Excerpt:
++++++++++

S'Agaró was chosen by Orson Welles for the setting of the adventures of the enigmatic Mr. Arkadin.
Mercury / Cervantes Films / Filmorsa / Album
It was not long before a second international production with a famous cast followed. In the spring of 1952 filming began for Decameron Nights, A Spanish-British co-production starring Frenchman Louis Jourdan and the already revered British-American star, Joan Fontaine.
Winner of the Oscar for Best Actress in 1942 for Suspicion, directed by Alfred Hitchcock, Fontaine had made her name internationally with Rebecca (1940), Hitchcock’s first film in the United States for which he had received his first Oscar nomination. Although a decade had passed since her tour de force, Joan Fontaine still kept her aura of a Hollywood great. So this particular comedy version of Boccaccio’s Decameron enabled one of the cinema’s iconic blondes to film for the first and last time in Spain. As well as Granada, Segovia and Sitges, the town of Blanes was chosen for one of the settings. It is interesting to note that among the cast was the British actress, Joan Collins, who would later become a household name for her role in the TV series Dynasty.
After the enjoying the presence of three Hollywood giants of the grandeur of Ava Gardner, James Mason and Joan Fontaine, the Costa Brava would once again be witness to the presence of another undisputable genius — Orson Welles. During the first half of 1954, the creator of Citizen Kane chose to shoot in different parts of Spain for his film Mr. Arkadin, a curious half-thriller half-psychological drama. Welles wrote, directed and acted in the film, making it one of the most personal and misunderstood films in his long and erratic film career. The film tells the story of the quest for the truth about Arkadin, one of the most mysterious and disturbing characters created by this extraordinary director. It is a muddled story, related in a fascinating and visually powerful way. For various reasons, one of them being disagreements with the producer, there are in fact at least five versions of the film: a Spanish one, with the participation of actresses Amparo Rivelles and Irene López de Heredia, one French, one German and two English versions; one for the United States and another international one under the name of Confidential Report. Despite the deleted shots and the changes of actresses, in all the versions we can see S’Agaró, one of the main settings for this enigmatic story.
In 1956 the powerful British production company, Rank Organisation, believed the Costa Brava would be the right place to shoot The Spanish Gardener. The drama was directed by Philip Leacock and featured a young Dirk Bogarde in the role of the gardener. The charismatic and attractive British actor, who achieved international fame with Death in Venice (1971), went largely unnoticed by onlookers during the film shoot, made entirely in the Girona region. As the plot included apparent homosexual tendencies, it was never released in Spain, and is still largely unknown here today.
In The Light at the Edge of the World, the pirates led by Yul Brynner take over the lighthouse, built specially for the film.

++++++++++

Given information:
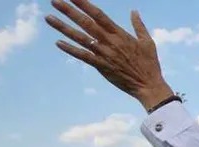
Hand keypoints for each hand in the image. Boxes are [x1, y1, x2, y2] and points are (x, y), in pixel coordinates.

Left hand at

++++++++++

What to produce: Reproduce the passage on Costa Brava film shoots word for word, starting at "S'Agaró was chosen" and ending at "star, Joan Fontaine.". Work from the passage on Costa Brava film shoots alone, setting the material aside.

Answer section:
S'Agaró was chosen by Orson Welles for the setting of the adventures of the enigmatic Mr. Arkadin.
Mercury / Cervantes Films / Filmorsa / Album
It was not long before a second international production with a famous cast followed. In the spring of 1952 filming began for Decameron Nights, A Spanish-British co-production starring Frenchman Louis Jourdan and the already revered British-American star, Joan Fontaine.